Given his uneasy relationship with the sea, it’s odd that Zayn loves the seaside so much. But as long as it stays where it is, it’s cool. Harry knows that; it’s the first secret Zayn told him, one night while they were waiting for their chips in the kebab shop. Zayn made a dig about Harry’s age that sounded harsher than he intended so his punishment was to tell him a secret. Zayn told him he was scared of the sea and Harry was unimpressed, clearly hoping for something involving being caught wanking, but Zayn realises that he hasn’t mentioned going to the beach and hasn’t brought a towel, so as they approach the promenade, he squeezes Harry’s hand.

‘There she is,’ Zayn says as soon as they see the Blackpool Tower.

Harry frowns. ‘It’s red.’

‘Yeah. What colour did you think it was?’

‘Black, like the Eiffel Tower.’

‘The Eiffel Tower’s brown.’

Harry looks horrified. ‘No it’s not.’

‘It is.’

‘Really? It looks black in the print in my sister’s bedroom.’

‘Is it a black and white print?’

Harry doesn’t say anything, just peers up at it. ‘It’s red.’
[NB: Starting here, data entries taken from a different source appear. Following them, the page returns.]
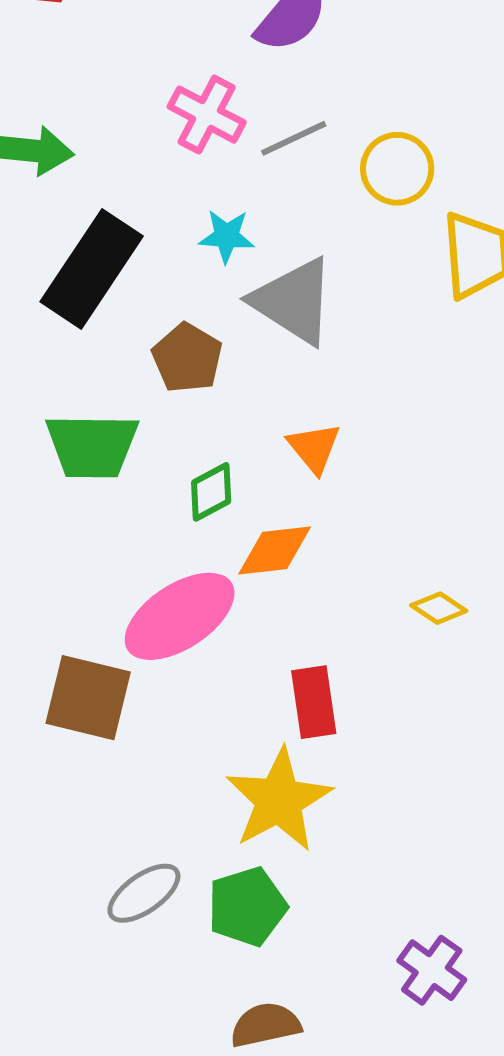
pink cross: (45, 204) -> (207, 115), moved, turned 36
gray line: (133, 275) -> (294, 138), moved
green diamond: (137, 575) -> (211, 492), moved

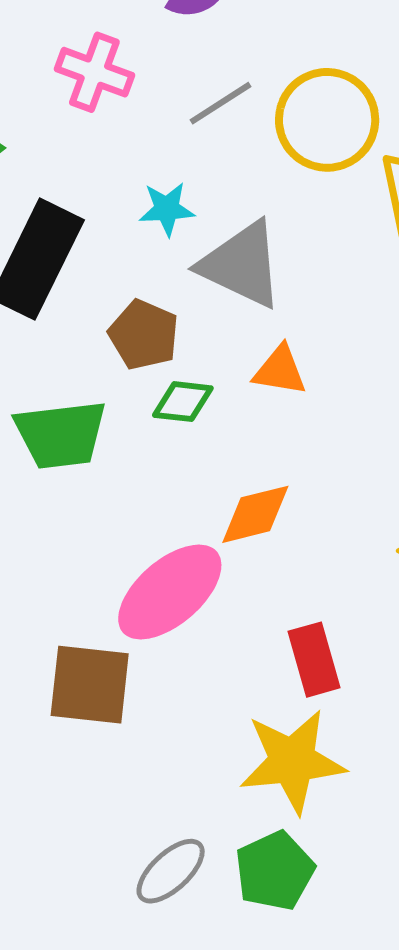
pink cross: (207, 115) -> (94, 72), moved
yellow circle: (397, 169) -> (327, 120), size x1.4
orange triangle: (314, 448) -> (280, 370), moved, turned -34
green diamond: (211, 492) -> (183, 402), moved, turned 42
yellow star: (279, 800) -> (292, 761), turned 30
Zayn hasn’t been here for years, but the promenade is just as he remembers: too bright, even in the day, the shop fronts and arcades painted red and blue and ice cream yellow with papier mache mermaids and pirates perched on top. It’ll be even worse later, when the lights come on. The poor man’s Las Vegas people call it, but Zayn doesn’t feel hard done by at all as the breeze rearranges Harry’s curls so they look even wilder. He’s never been here before, so Zayn can’t help but wonder what he makes of it, Harry, who’s just been to Cyprus and stayed in a hotel that Zayn absolutely, definitely did not look up on the Internet and does not have a pool bar that you can swim up to. Blackpool doesn’t just pale in comparison, it disappears, even with it’s rowdy arcades and papier mache mermaids. But there’s something kind of sweet about it, Zayn thinks – something kind of old fashioned – with its deckchairs and sticks of rock and donkey rides. And Harry must do too because he’s smiling when he tugs Zayn into a café, a tiny place with brown plastic chairs and a dog-eared copy of The Mirror on every table. It smells of fried bread and cheap tomato sauce, but it’s Zayn’s Shangri-La.
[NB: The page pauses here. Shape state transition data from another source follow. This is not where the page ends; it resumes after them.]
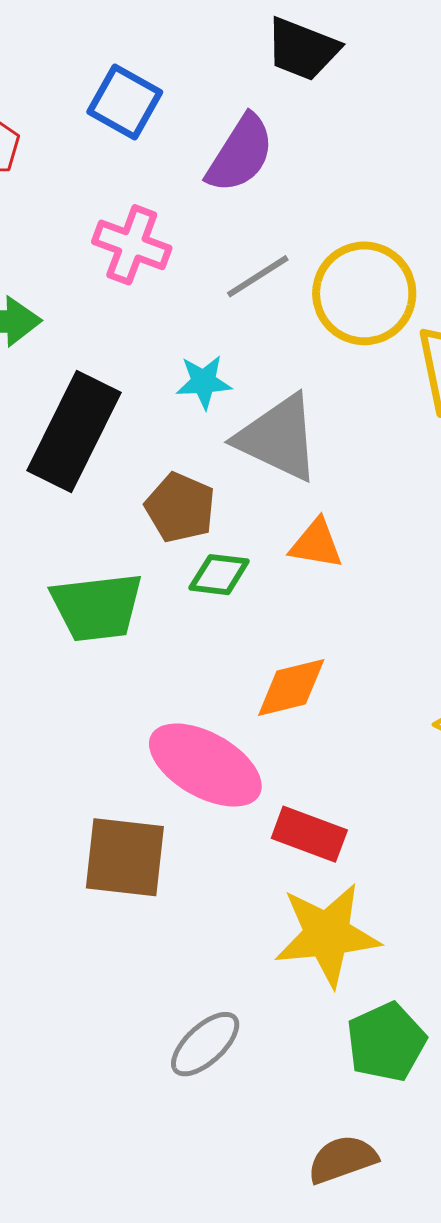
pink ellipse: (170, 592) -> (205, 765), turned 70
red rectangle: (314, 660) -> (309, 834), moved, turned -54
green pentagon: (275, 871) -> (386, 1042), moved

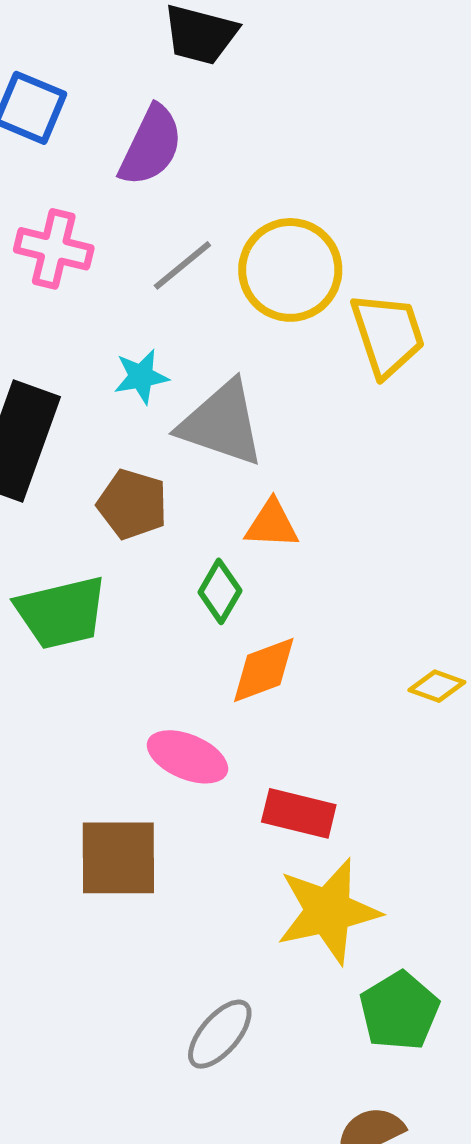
green diamond: (219, 575) -> (220, 591), moved, turned -60
pink ellipse: (205, 765) -> (187, 757), size x0.7

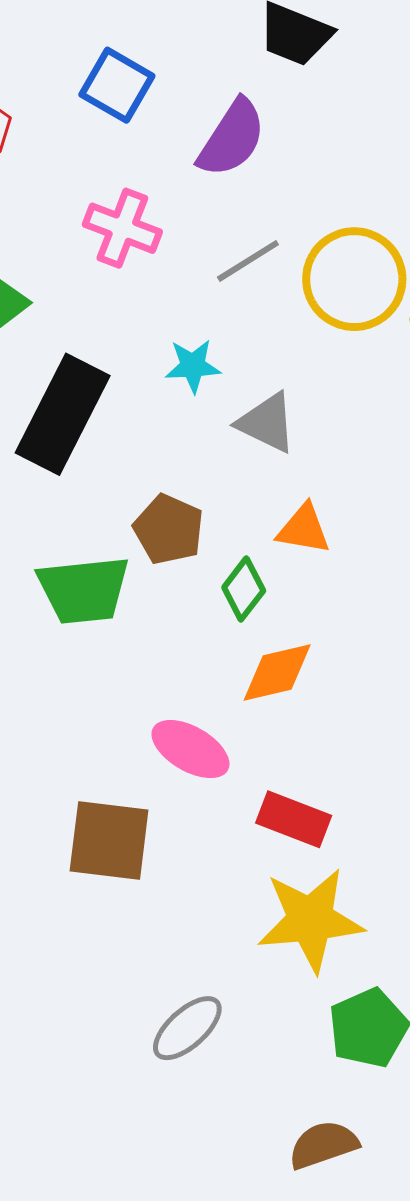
gray triangle: (222, 423) -> (267, 423), size x0.7
brown pentagon: (132, 504) -> (169, 529), moved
He kisses Harry’s cheek when they sit at one of the tables because it’s just what he needs: food. They eat scrambled eggs and drink over brewed tea from chipped mugs and Zayn doesn’t think he’s ever been so happy. And while he’d never underestimate the power of a decent brew, he knows it’s Harry because a few months ago, Zayn would never have done this, blown money that he can’t spare going to Blackpool. But that’s just what he needs, too, to be somewhere new, chatting to a waitress who doesn’t know his name. And when he looks out the window, Zayn doesn’t see the kebab shop or the Korean shop or any of the other things he usually sees when he looks out a window. Everything is big and bright and unexplored. There are benches they haven’t carved their initials into yet. Parks they haven’t sat in, eating crisps and drinking warm beer.

‘Come on,’ he says, taking Harry’s hand and leading him out into it.

‘Where are we going?’ he asks with a slow smile.